GOP leaders to block military immigration measure
Mon, 19 May 2014 12:35:48 GMT —
ERICA WERNER and DONNA CASSATA, Associated Press
WASHINGTON (AP) â?? House Republican leaders intervened Friday to prevent a vote on immigration legislation, dealing a severe blow to election-year efforts to overhaul the dysfunctional system.
The move came after a Republican congressman from California announced plans to try to force a vote next week, over strong conservative opposition, on his measure creating a path to citizenship for immigrants who were brought illegally to the U.S. as children and serve in the military.
Rep. Jeff Denham labeled his bill the ENLIST Act and said he would seek a vote as an amendment to the popular annual defense bill, the National Defense Authorization Act, or NDAA.
In response, Doug Heye, spokesman for House Majority Leader Eric Cantor, said: "No proposed ENLIST amendments to NDAA will be made in order."
Heye said no stand-alone vote on the measure would be permitted, either.
It was the latest setback for President Barack Obama's efforts to move comprehensive immigration legislation through Congress to boost border security, remake legal worker programs and offer legal status to the estimated 11.5 million people now living here illegally.

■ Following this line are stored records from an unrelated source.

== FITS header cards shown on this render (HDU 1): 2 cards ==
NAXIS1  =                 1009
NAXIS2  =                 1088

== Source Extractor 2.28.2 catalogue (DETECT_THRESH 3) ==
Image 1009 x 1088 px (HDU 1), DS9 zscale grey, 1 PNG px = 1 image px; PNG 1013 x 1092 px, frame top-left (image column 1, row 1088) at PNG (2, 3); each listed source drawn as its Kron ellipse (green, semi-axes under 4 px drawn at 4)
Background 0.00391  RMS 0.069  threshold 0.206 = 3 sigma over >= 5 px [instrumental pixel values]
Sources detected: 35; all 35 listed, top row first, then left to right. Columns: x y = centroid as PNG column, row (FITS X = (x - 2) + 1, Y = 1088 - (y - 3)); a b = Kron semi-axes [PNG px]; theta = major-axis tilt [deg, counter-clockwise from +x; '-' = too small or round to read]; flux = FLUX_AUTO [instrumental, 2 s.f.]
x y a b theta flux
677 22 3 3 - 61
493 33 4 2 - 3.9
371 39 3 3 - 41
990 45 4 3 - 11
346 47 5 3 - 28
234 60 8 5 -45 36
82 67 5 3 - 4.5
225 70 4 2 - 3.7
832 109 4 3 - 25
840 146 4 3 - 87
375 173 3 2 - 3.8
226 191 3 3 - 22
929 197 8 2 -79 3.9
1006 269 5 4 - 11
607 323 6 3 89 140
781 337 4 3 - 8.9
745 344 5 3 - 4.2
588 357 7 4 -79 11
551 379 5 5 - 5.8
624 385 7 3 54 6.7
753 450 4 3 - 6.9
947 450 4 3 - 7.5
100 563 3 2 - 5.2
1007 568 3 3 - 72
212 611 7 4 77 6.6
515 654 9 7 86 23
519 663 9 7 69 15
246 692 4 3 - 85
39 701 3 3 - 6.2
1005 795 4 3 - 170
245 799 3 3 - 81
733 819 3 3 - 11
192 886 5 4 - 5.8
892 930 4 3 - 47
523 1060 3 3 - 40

The Senate passed an immigration bill last year, but it's been stalled in the GOP-led House.
Denham's measure was widely popular and seen as perhaps the likeliest area for compromise.
But in recent weeks prominent conservative groups, including the Heritage Foundation, announced their opposition. Heritage Action, the group's political arm, announced it would include the vote in its ratings on lawmakers and called Denham's legislation "deplorable."
Cantor himself, who previously had supported offering a path to citizenship for immigrants brought illegally as children, faces a primary challenge in Virginia June 10 from a tea party opponent who has criticized the majority leader for not being conservative enough and accused him of supporting amnesty for immigrants living here illegally.
Dave Brat, an economics professor at Randolph-Macon College, is a long-shot to unseat Cantor, but his campaign has won attention and support from conservative leaders such as radio host Laura Ingraham, partly because of his attacks against Cantor over immigration.
Cantor, House Speaker John Boehner and other House GOP leaders have insisted they want to advance immigration legislation, though they've rejected the Senate's comprehensive bill. Chances have always looked slim, but the White House and outside advocates saw a window for action over the next several months, before Congress' August recess and November midterm elections.
Friday's developments seemed to all but rule out anything happening on the issue this year in the House, if even Denham's limited measure could not advance. Despite a wide coalition of business, labor, religious groups, farmers and others pushing for an immigration overhaul, many individual Republican House members who represent largely white districts have been unmoved.
Asked Friday if Boehner disagreed with Cantor's decision, Boehner's spokesman, Michael Steel, said he did not.
Denham's office had no immediate reaction to Cantor's announcement. But in an interview beforehand, Denham, who has a competitive race in his heavily Latino district in central California, said he would keep pushing his legislation regardless of what leadership did.
"I am prepared for a long-term fight on this," he said.
Denham's bill would allow immigrants who were brought to this country on or before Dec. 31, 2011, and were younger than 15 years old to become legal, permanent residents â?? the first step toward citizenship â?? through honorable service in the military.
It was co-sponsored by 50 House members, 26 Democrats and 24 Republicans, but an outspoken minority was opposed. Rep. Mo Brooks, R-Ala., had warned that "all hell will break loose" if Denham tried to promote the measure.
The Senate could still revive the issue if the Senate Armed Services Committee includes the ENLIST Act in its own version of the defense policy bill, something Sen. Carl Levin, D-Mich., the panel chairman, has indicated was possible.